ANGEZEIGTER TEXT:

━━━━━━━━

8,1 Prozent weniger Insolvenzen als im ersten Halbjahr 2016

Im ersten Halbjahr 2017 wurden bei den Amtsgerichten in Nordrhein-Westfalen 14 064 Anträge auf Eröffnung eines Insolvenzverfahrens gestellt. Wie Information und Technik Nordrhein-Westfalen als amtliche Statistikstelle des Landes mitteilt, waren das 8,1 Prozent weniger als im entsprechenden Vorjahreszeitraum (damals: 15 300 Fälle). Die Höhe der voraussichtlichen Forderungen (d. h. alle Forderungen, die von den Gläubigern bis zum Zeitpunkt der Datenübermittlung an die Statistiker bei den Amtsgerichten angemeldet wurden) summierte sich im ersten Halbjahr 2017 auf 2,8 Milliarden Euro und war damit um 45,4 Prozent niedriger als von Januar bis Juni 2016 (damals: 5,1 Milliarden Euro).

Der höchste Rückgang war mit 14,2 Prozent bei den Unternehmensinsolvenzen zu verzeichnen: Hatten im ersten Halbjahr 2016 noch 3 427 Unternehmen einen Antrag auf Insolvenzeröffnung gestellt, so waren es von Januar bis Juni 2017 nur noch 2 940. Die voraussichtlichen Forderungen reduzierten sich im ersten Halbjahr 2017 um mehr als die Hälfte und beliefen sich auf 2,0 Milliarden Euro (damals: 4,1 Milliarden Euro). Zum Zeitpunkt der Antragstellung waren von diesen Insolvenzen 17 206 Beschäftigte betroffen. Dabei ist zu beachten, dass IT.NRW nicht zu allen Insolvenzverfahren Angaben zu den betroffenen Beschäftigten übermittelt werden. Mehr als ein Viertel der beantragten Unternehmensinsolvenzen wurden mangels Masse abgewiesen (815 von 2 940 Verfahren).

━━━━━━━━

FRAGEN:
1. Schreib aus dem Text über die Insolvenzen alles von „Der höchste Rückgang“ bis hinunter zu „2 940 Verfahren).“ Wort für Wort ab.
2. Schreib den Text über die Insolvenzen nach seinem letzten Satz weiter.

(Auszüge aus dem Datensatz)
━━━━━━━━

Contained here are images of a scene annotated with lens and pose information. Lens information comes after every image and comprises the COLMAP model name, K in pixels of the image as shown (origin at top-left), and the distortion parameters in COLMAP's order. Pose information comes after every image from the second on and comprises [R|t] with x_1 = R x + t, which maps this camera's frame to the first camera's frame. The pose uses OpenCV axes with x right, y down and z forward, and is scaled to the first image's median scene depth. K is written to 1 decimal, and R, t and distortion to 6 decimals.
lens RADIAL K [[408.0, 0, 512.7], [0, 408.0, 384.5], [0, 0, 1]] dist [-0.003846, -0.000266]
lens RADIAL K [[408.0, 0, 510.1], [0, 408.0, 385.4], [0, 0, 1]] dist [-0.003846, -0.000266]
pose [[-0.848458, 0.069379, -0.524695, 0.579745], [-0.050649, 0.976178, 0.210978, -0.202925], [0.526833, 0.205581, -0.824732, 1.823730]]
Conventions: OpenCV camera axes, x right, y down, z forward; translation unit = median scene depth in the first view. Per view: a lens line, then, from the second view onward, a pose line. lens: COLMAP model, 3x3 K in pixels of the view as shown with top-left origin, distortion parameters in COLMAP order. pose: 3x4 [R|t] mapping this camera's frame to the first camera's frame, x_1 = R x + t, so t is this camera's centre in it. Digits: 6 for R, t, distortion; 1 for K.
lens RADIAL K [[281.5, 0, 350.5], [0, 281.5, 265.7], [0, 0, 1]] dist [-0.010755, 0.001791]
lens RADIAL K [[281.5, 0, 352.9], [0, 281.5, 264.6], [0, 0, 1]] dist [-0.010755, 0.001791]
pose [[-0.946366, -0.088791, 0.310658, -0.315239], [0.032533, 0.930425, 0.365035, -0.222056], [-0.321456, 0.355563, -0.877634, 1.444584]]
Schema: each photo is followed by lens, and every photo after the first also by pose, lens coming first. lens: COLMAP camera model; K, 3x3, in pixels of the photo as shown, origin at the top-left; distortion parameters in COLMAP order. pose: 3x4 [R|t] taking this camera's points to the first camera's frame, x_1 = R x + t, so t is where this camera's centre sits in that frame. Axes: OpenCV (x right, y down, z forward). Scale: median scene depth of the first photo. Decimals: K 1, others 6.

━━━━━━━━

DIE LÖSUNGEN:
1.
Der höchste Rückgang war mit 14,2 Prozent bei den Unternehmensinsolvenzen zu verzeichnen: Hatten im ersten Halbjahr 2016 noch 3 427 Unternehmen einen Antrag auf Insolvenzeröffnung gestellt, so waren es von Januar bis Juni 2017 nur noch 2 940. Die voraussichtlichen Forderungen reduzierten sich im ersten Halbjahr 2017 um mehr als die Hälfte und beliefen sich auf 2,0 Milliarden Euro (damals: 4,1 Milliarden Euro). Zum Zeitpunkt der Antragstellung waren von diesen Insolvenzen 17 206 Beschäftigte betroffen. Dabei ist zu beachten, dass IT.NRW nicht zu allen Insolvenzverfahren Angaben zu den betroffenen Beschäftigten übermittelt werden. Mehr als ein Viertel der beantragten Unternehmensinsolvenzen wurden mangels Masse abgewiesen (815 von 2 940 Verfahren).

2.
Neben den Unternehmen beantragten 11 124 weitere Schuldner die Eröffnung eines Insolvenzverfahrens. Dabei handelte es sich in 9 102 Fällen um Verbraucherinsolvenzen, zu denen z. B. Arbeitnehmer, Rentner oder Arbeitslose gehören. Das waren 9,2 Prozent weniger als im entsprechenden Vorjahreszeitraum (damals: 10 021 Fälle). Die Zahl der Insolvenzen von ehemals Selbstständigen stieg um 12,3 Prozent auf 1 612 (damals: 1 436 Fälle). Die übrigen 410 Insolvenzverfahren (Januar bis Juni 2016: 416 Fälle) betrafen Nachlässe, Gesamtgut und natürliche Personen als Gesellschafter.